Yüzde 48,59 içinde yer alan ve asla CHP'ye oy vermeyecek olanların 2019'da Erdoğan'a gitmesinin önüne geçmek için şimdiden alınmak istenen bir tedbir belki...
Oysa merkez sağda hiç olmadığı kadar güçlü bir parti var zaten. Üstelik bu parti, kurucu genel başkanını geri çağırmış. Dolayısıyla AK Parti'nin yeni dönemde çok daha güçlü, disiplinli ve birlik içinde olacağını tahmin edebiliriz. Erdoğan'ın Cumhurbaşkanı olmasından sonra partide meydana geldiği düşünülen zaafların sona ereceği, partiye dinamizm geleceği herkesin malumu ve konuştuğu bir şey.
Yani merkez sağda bir parti ihtiyacından söz edilmesi gerçek bir ihtiyaca değil siyasi mühendisliğe işaret ediyor.
Kaldı ki böyle bir ihtiyaç gerçekten varsa zaten o parti kurulur. Fakat yeni bir partinin kurulması ille de bir ihtiyaca karşılık gelmez. AK Parti sahici bir ihtiyaca binaen kurulmuş ve tam da bu yüzden ilk girdiği seçimde yüzde 34 oy alabilmiştir. Şu anda ise böyle bir durum söz konusu değildir.
Bilakis AK Parti, Erdoğan liderliği sayesinde bu badireleri atlatabilmiş, 17-25 Aralık'tan bu yana FETÖ, PKK ve DEAŞ saldırılarına karşı Türkiye'yi güvende tutabilecek parti olarak halkın onayını almıştır. Son referandum sonucuna paralel yapılan kamuoyu araştırmaları, bugün seçim olsa AK Parti'nin oy oranını tarihinin en yüksek seviyesinde göstermektedir.
Üstelik Ak Parti Türkiye'deki siyasetin yanı sıra sosyolojiyi de dönüştürebilmiş bir partidir.

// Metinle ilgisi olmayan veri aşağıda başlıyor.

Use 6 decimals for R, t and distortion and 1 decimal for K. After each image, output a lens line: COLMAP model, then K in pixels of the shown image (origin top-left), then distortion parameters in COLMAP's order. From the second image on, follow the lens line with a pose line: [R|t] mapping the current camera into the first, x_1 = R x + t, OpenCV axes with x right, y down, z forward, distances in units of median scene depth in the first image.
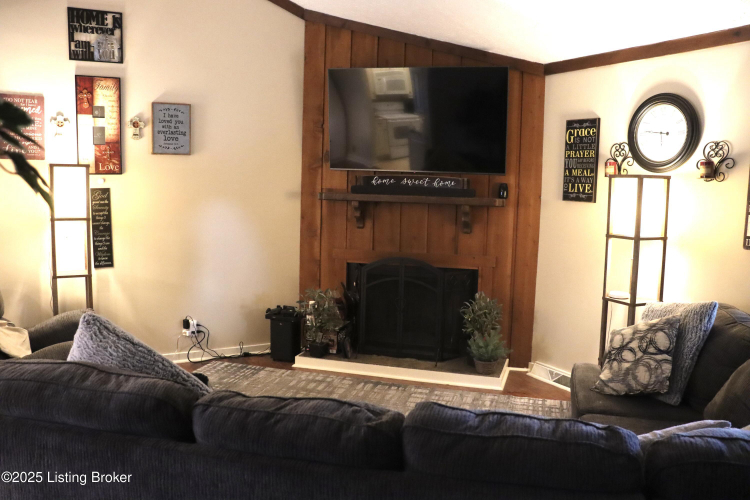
lens RADIAL K [[621.0, 0, 374.8], [0, 621.0, 247.4], [0, 0, 1]] dist [-0.180427, 0.161153]
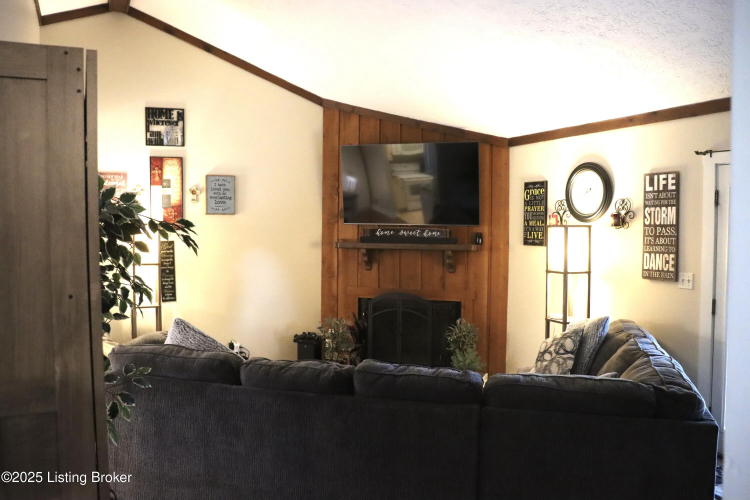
lens RADIAL K [[621.0, 0, 374.8], [0, 621.0, 247.4], [0, 0, 1]] dist [-0.180427, 0.161153]
pose [[0.997981, -0.015522, -0.061590, 0.081381], [0.010829, 0.997064, -0.075803, 0.022380], [0.062586, 0.074983, 0.995219, -0.306381]]
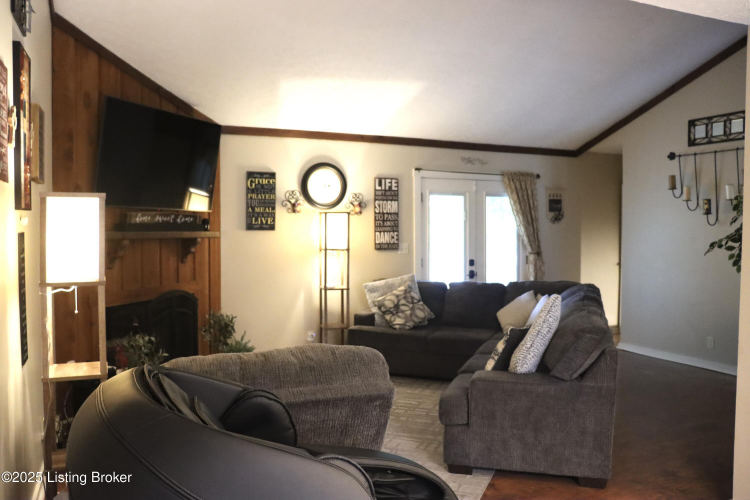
lens RADIAL K [[621.0, 0, 374.8], [0, 621.0, 247.4], [0, 0, 1]] dist [-0.180427, 0.161153]
pose [[0.100138, -0.058276, 0.993265, -1.067492], [0.102408, 0.993585, 0.047970, -0.079496], [-0.989689, 0.096914, 0.105464, 0.610237]]
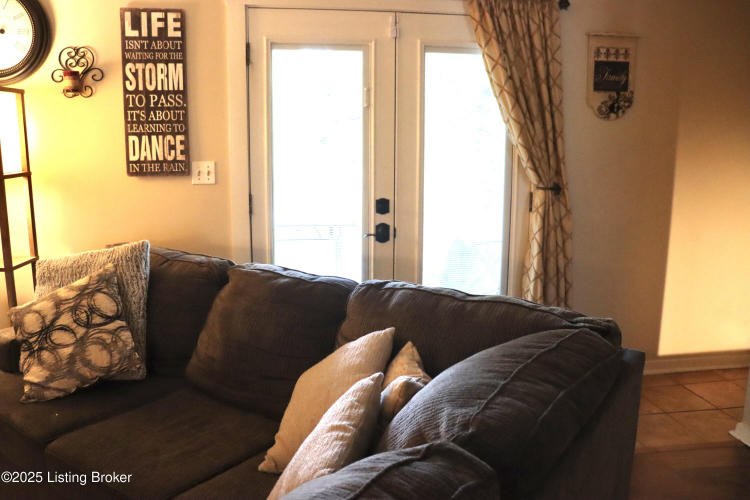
lens RADIAL K [[621.0, 0, 374.8], [0, 621.0, 247.4], [0, 0, 1]] dist [-0.180427, 0.161153]
pose [[0.345967, -0.189348, 0.918942, -0.058451], [0.096806, 0.981401, 0.165772, -0.005135], [-0.933239, 0.031607, 0.357862, 0.277911]]
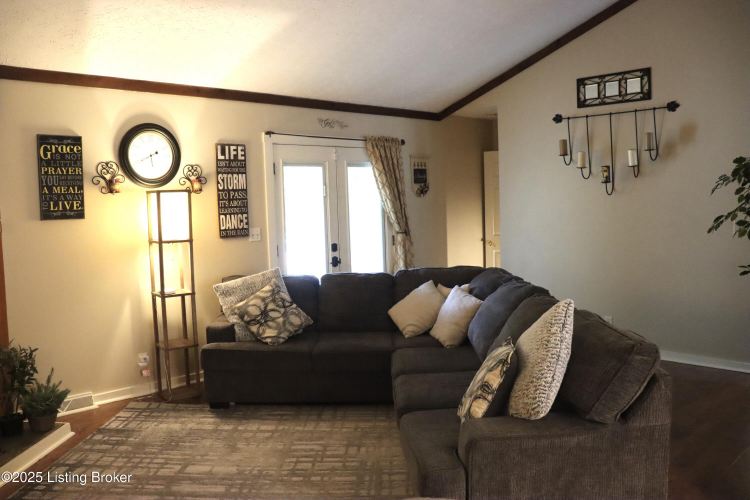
lens RADIAL K [[621.0, 0, 374.8], [0, 621.0, 247.4], [0, 0, 1]] dist [-0.180427, 0.161153]
pose [[-0.244698, -0.093041, 0.965125, -0.734056], [0.119246, 0.984941, 0.125185, -0.093799], [-0.962239, 0.145719, -0.229919, 0.763016]]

Bunun sebebi ise değişirken kendinin de değişime açık olmasıdır.
Avrupa Birliği'ne kategorik olarak karşı bir partiden ayrılanların kurduğu AK Parti kendi tarihi içindeki ittifak ve yol ayrılıklarında muhatabının tavrına göre tavır almıştır. Avrupa'dan düşmanlık görürken ona uygun bir dil kullanmış, dostluk gördüğünde ise dostane tutum sergilemiştir.
Bu yüzden 2000'lerin başında Avrupa Birliği perspektifini parti politikası yapabilmiş, AB'nin oyalayıcı, kırıcı ve Türkiye için güvenlik tehdidi oluşturan terör örgütlerini kayıracak noktaya gelmesi karşısında ise politikasını revize etmiştir.
***
Peki "Merkez sağda yeni bir partiye ihtiyaç var" tespitinin sebebi nedir?

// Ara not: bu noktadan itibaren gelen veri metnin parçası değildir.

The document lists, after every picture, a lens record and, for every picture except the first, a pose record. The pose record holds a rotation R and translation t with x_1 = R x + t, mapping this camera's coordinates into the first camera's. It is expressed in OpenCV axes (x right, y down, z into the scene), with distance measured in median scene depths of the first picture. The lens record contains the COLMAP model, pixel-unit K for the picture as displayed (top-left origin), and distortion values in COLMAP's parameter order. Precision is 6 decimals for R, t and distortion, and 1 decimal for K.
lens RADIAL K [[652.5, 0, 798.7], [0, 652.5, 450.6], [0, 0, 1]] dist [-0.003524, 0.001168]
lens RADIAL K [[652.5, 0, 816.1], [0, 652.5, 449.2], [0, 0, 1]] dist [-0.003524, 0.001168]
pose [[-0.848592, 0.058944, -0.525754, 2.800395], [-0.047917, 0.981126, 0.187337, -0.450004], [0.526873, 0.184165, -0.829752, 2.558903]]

Aslında bu tespite mesnet, Ak Parti içindeki bazı isimlerin ayrışıp bir parti kuracaklarına dair ümittir. Akşener'in de dahil olacağı böyle bir partinin alternatif olabileceği düşünülmektedir.

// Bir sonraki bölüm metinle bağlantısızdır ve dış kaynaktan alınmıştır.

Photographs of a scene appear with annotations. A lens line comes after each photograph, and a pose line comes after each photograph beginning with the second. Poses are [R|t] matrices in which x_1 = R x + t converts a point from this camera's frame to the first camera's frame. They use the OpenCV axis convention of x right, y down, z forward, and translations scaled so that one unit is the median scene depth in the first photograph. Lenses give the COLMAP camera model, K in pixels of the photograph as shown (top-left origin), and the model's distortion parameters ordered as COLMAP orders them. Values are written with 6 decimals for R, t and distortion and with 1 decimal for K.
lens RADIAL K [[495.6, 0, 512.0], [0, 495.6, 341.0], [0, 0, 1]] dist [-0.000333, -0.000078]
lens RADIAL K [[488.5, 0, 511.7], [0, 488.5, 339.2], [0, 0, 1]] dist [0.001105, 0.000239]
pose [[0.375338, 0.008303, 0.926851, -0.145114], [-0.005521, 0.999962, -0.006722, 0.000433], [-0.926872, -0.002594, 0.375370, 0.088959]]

Bu sadece bir ümit ya da düşünce midir, yoksa ateş olduğu için çıkan bir duman mıdır, bilemem ama izlediğim kadarıyla tartışman bir yerinde de "İslamcılar tasfiye edilmek isteniyor" gibi bir cümle durmaktadır. Tasfiye edilmek istenen İslamcılarsa -ki bence bu cümleye sebep olan kabul edilemez çıkışlar kadar bu çıkışlara gösterilen haklı tepki de siyasi mühendislik aracına dönüşebilmektedir- ihtiyaç olduğu iddia edilen merkez sağ parti mi bu İslamcılara hitap edecektir.
Madem İslamcılar tasfiye edilmek istenmektedir, kurulması planlanan partinin de İslamcı bir parti olması icap etmez mi?Ama Batı ile ilişkilerimizi her şartta iyi tutmalıyız diyen AK Parti içindeki liberal kanadın parti kurmasını bekleyip sonra da bunların İslamcıları toparlayacağını düşünmek "liberal bir İslamcılık" yapılandırma işinin adındır en fazla.
Türkiye'de İslamcılığın Anadolu Müslümanından çok da ayrıştığını düşünmüyorum. Erdoğan'dan daha İslamcı bir lider göremiyorum.